I don’t know about you, but when I’m watching a movie I like to figure stuff out as I go. It must be difficult as a writer to set this up considering the differing levels of intelligence in the moviegoer population. I’m certainly guilty of stereo-typing and predictability in my work. But I know surprise can be accomplished and really should be for half a billion bucks.
So when a story line is so drastically simple and predictable that the entire synopsis pops into my head in the first twenty minutes of watching, I feel a little cheated. Surprise me just a bit. Come on. You can do it. No, apparently not in the case of Avatar.

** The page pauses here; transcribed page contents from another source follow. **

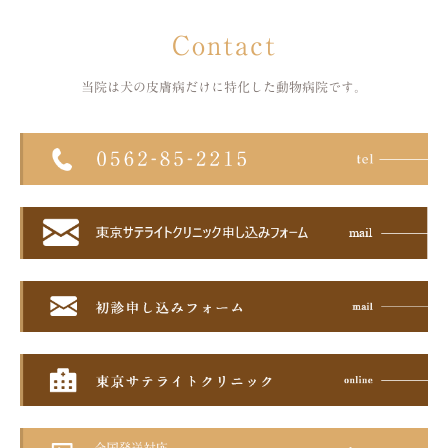
Contact
当院は犬の皮膚病だけに特化した
動物病院です。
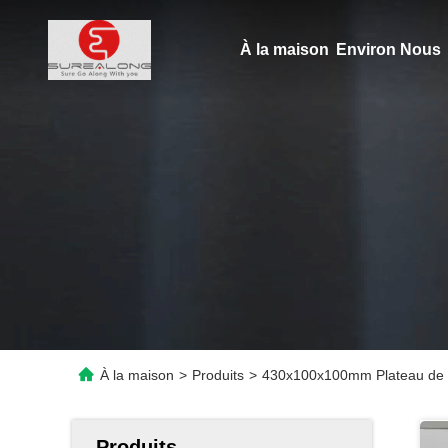
À la maison
Environ Nous
À la maison
>
Produits
>
430x100x100mm Plateau de ge
Produits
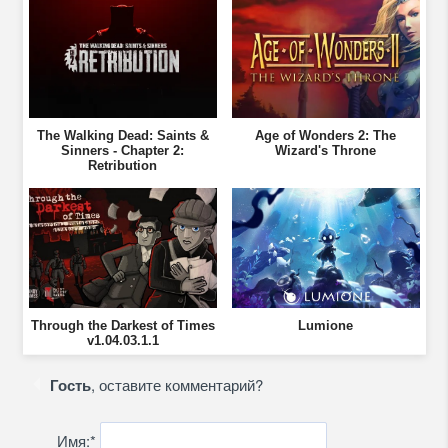
The Walking Dead: Saints &
Age of Wonders 2: The
Sinners - Chapter 2:
Wizard's Throne
Retribution
Through the Darkest of Times
Lumione
v1.04.03.1.1
Гость
, оставите комментарий?
Имя:
*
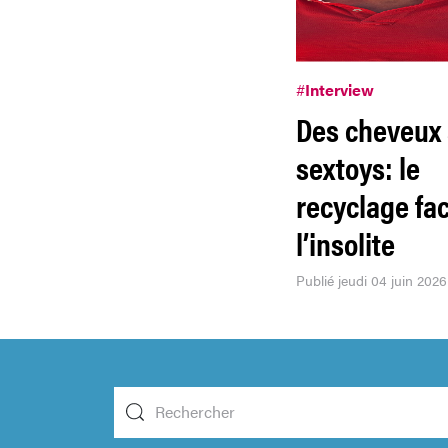
#
Interview
Des cheveux
sextoys: le
recyclage fa
l’insolite
Publié jeudi 04 juin 2026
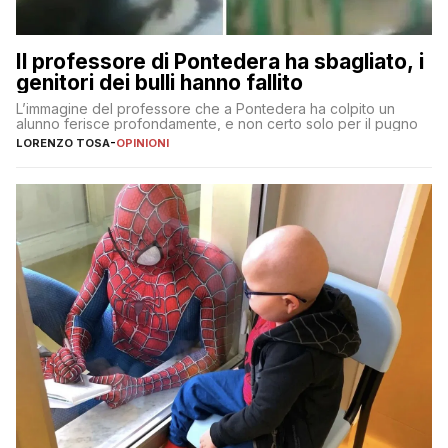
Il professore di Pontedera ha sbagliato, i
genitori dei bulli hanno fallito
L’immagine del professore che a Pontedera ha colpito un
alunno ferisce profondamente, e non certo solo per il pugno
LORENZO TOSA
-
OPINIONI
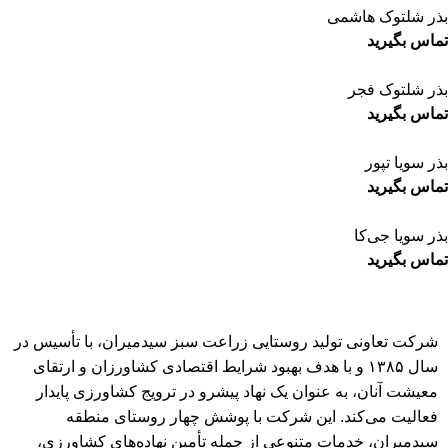
بذر شلتوک هاشمی
تماس بگیرید
بذر شلتوک فجر
تماس بگیرید
بذر سویا تپور
تماس بگیرید
بذر سویا جی‌کا
تماس بگیرید
شرکت تعاونی تولید روستایی زراعت سبز سیدمیران، با تأسیس در
سال ۱۳۸۵ و با هدف بهبود شرایط اقتصادی کشاورزان و ارتقای
معیشت آنان، به عنوان یک نهاد پیشرو در ترویج کشاورزی پایدار
فعالیت می‌کند. این شرکت با پوشش چهار روستای منطقه
سیدمیران، خدمات متنوعی از جمله تأمین نهاده‌های کشاورزی،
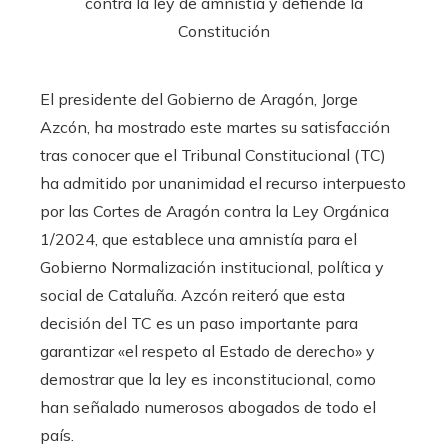
El presidente del Gobierno de Aragón, Jorge
Azcón, ha mostrado este martes su satisfacción
tras conocer que el Tribunal Constitucional (TC)
ha admitido por unanimidad el recurso interpuesto
por las Cortes de Aragón contra la Ley Orgánica
1/2024, que establece una amnistía para el
Gobierno Normalización institucional, política y
social de Cataluña. Azcón reiteró que esta
decisión del TC es un paso importante para
garantizar «el respeto al Estado de derecho» y
demostrar que la ley es inconstitucional, como
han señalado numerosos abogados de todo el
país.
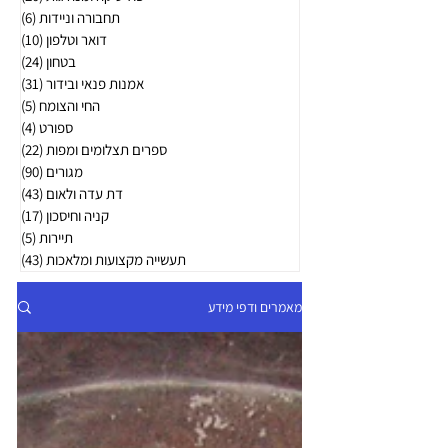
תחבורה וניידות
(6)
6 פוסטים
דואר וטלפון
(10)
10 פוסטים
בטחון
(24)
24 פוסטים
אמנות פנאי ובידור
(31)
31 פוסטים
החי והצומח
(5)
5 פוסטים
ספורט
(4)
4 פוסטים
ספרים תצלומים ומפות
(22)
22 פוסטים
מגורים
(90)
90 פוסטים
דת עדה ולאום
(43)
43 פוסטים
קניה וחיסכון
(17)
17 פוסטים
תיירות
(5)
5 פוסטים
תעשייה מקצועות ומלאכות
(43)
43 פוסטים
מאמרים ודפי מידע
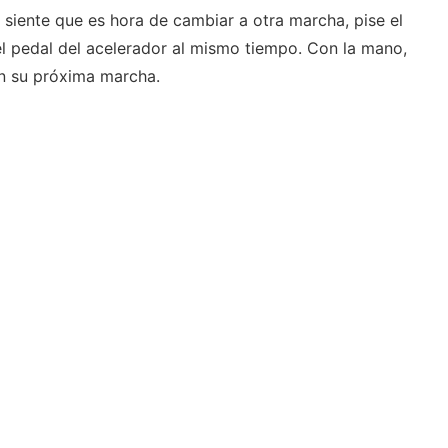
 siente que es hora de cambiar a otra marcha, pise el
el pedal del acelerador al mismo tiempo. Con la mano,
n su próxima marcha.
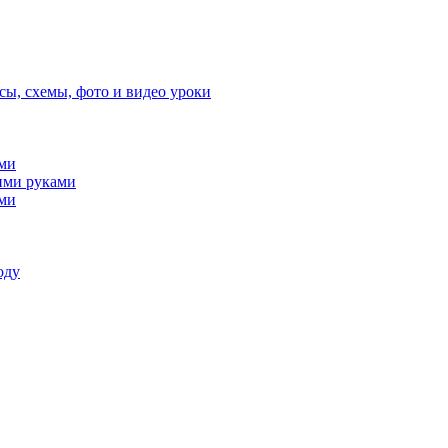
сы, схемы, фото и видео уроки
ами
ими руками
ами
оду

You know the love story the first twenty seconds they share the screen. You know the prophecy our hero will fulfill about three minutes after that. You know what the greedy corporate guy is going to do and how he will fail. You know the tough army chick is going to show up in the end to help the good guys, but get blown out of the sky anyway. You know that Chip Hazard will be all but indestructible until the love interest saves her man with a couple of arrows to the colonel’s chest. You know that Mother Nature will intervene on the side of the natives in spectacular fashion. You definitely know that, in the end, our hero will be able to join his avatar body forever and leave his crippled, tiny human body behind. And you know that ultimately the humans (who are about half the size of the aliens by the way) will be ushered unceremoniously off the planet after their complete and total defeat.
So it’s a roller-coaster ride… that you’ve already been on a hundred times… but they upgraded it for the cost of an entire amusement park. It’s faster and shinier, and although you can predict all the rolls and turns you still wouldn’t mind taking another run.
My son wants to buy the movie the second it comes out and kept asking me, “What if we could be like the Na’vi?”
It did its job. It made a small nation’s worth of money and created an eight-year old boy fan base who will beg to purchase every action figure, every Lego set and every video game they see.
Hmmmm, does that sound like corporate greed? Kinda. I wonder how that settles with good ol’ Mr. Cameron?